An experimental and computational study on the dissociation behavior of hydroxypyridine N-oxides in atmospheric pressure ionization mass spectrometry.

A tandem mass spectrometric study of protonated isomeric hydroxypyridine N-oxides was carried out with a hybrid quadrupole/time-of-flight mass spectrometer coupled with different atmospheric pressure ionization sources. The behavior observed in the collision-induced dissociation (CID) mass spectra of the parent cations, was similar irrespective of the source employed. However, there were intrinsic differences in the intensities of the two fragments observed for each isomer. The major fragment because of elimination of a hydroxyl radical, dominated the CID spectra (in contrast with weaker water loss) at different energy thresholds. Therefore, it was possible to differentiate both isomers at collision energies above 13 eV by comparing the ratio of intensities of the major fragment relative to the precursor cation.
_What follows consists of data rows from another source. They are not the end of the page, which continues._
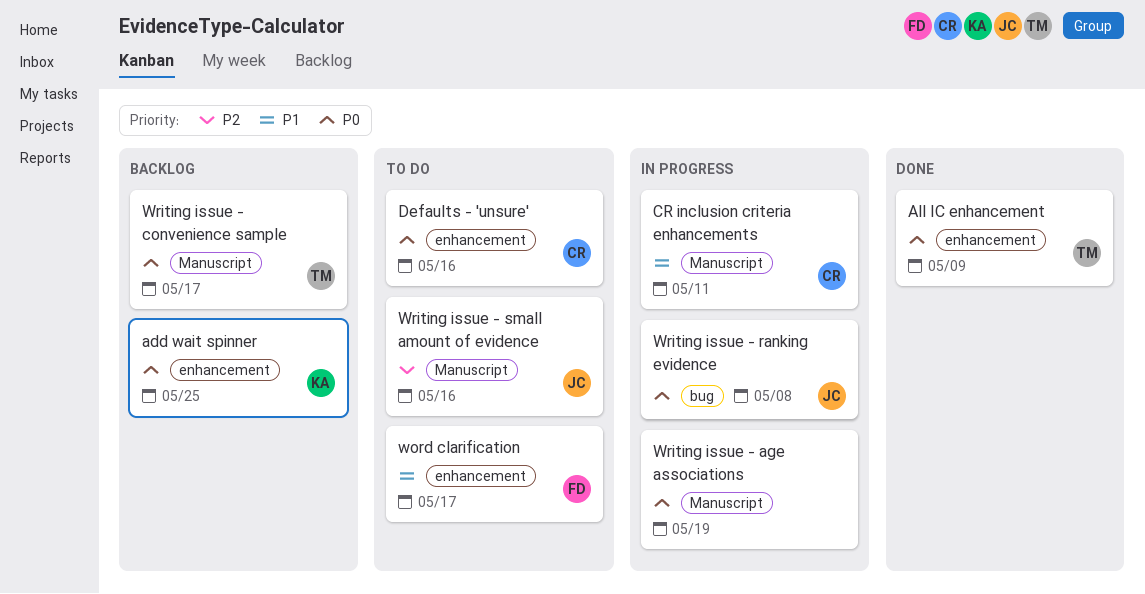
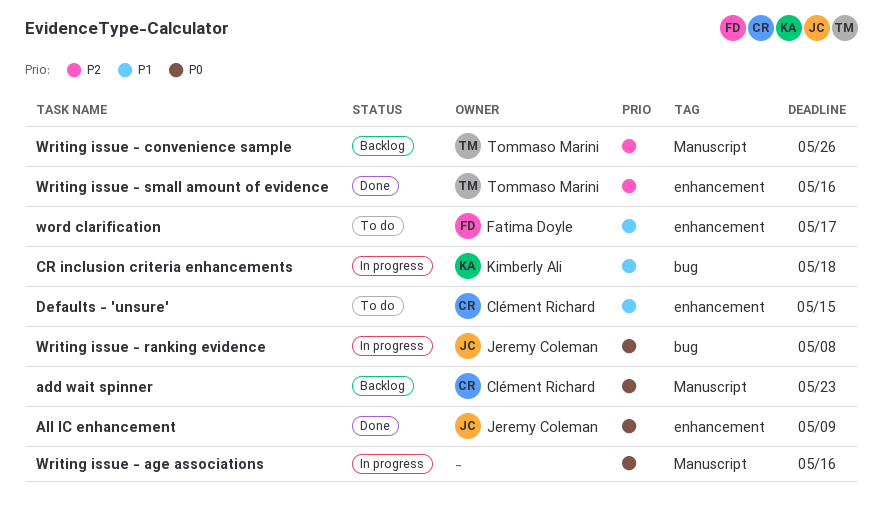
add wait spinner, owner: Kimberly Ali -> Clément Richard
add wait spinner, label: enhancement -> Manuscript
add wait spinner, due: May 25 -> May 23
All IC enhancement, owner: Tommaso Marini -> Jeremy Coleman
CR inclusion criteria enhancements, owner: Clément Richard -> Kimberly Ali
CR inclusion criteria enhancements, label: Manuscript -> bug
CR inclusion criteria enhancements, due: May 11 -> May 18
Defaults - 'unsure', priority: P0 -> P1
Defaults - 'unsure', due: May 16 -> May 15
Writing issue - age associations, due: May 19 -> May 16
Writing issue - convenience sample, priority: P0 -> P2
Writing issue - convenience sample, due: May 17 -> May 26
Writing issue - small amount of evidence, status: To do -> Done
Writing issue - small amount of evidence, owner: Jeremy Coleman -> Tommaso Marini
Writing issue - small amount of evidence, label: Manuscript -> enhancement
In addition, quantum chemical calculations at the B3LYP/6-31 + + G(d,p) level of theory were performed for the protonated isomers of hydroxypyridine N-oxide and their radical cation products in order to gain insight into the major routes of dissociation. The results suggest that dissociation from the lowest triplet excited state of the protonated species would provide a reasonable rationalization for the difference in behavior of both isomers.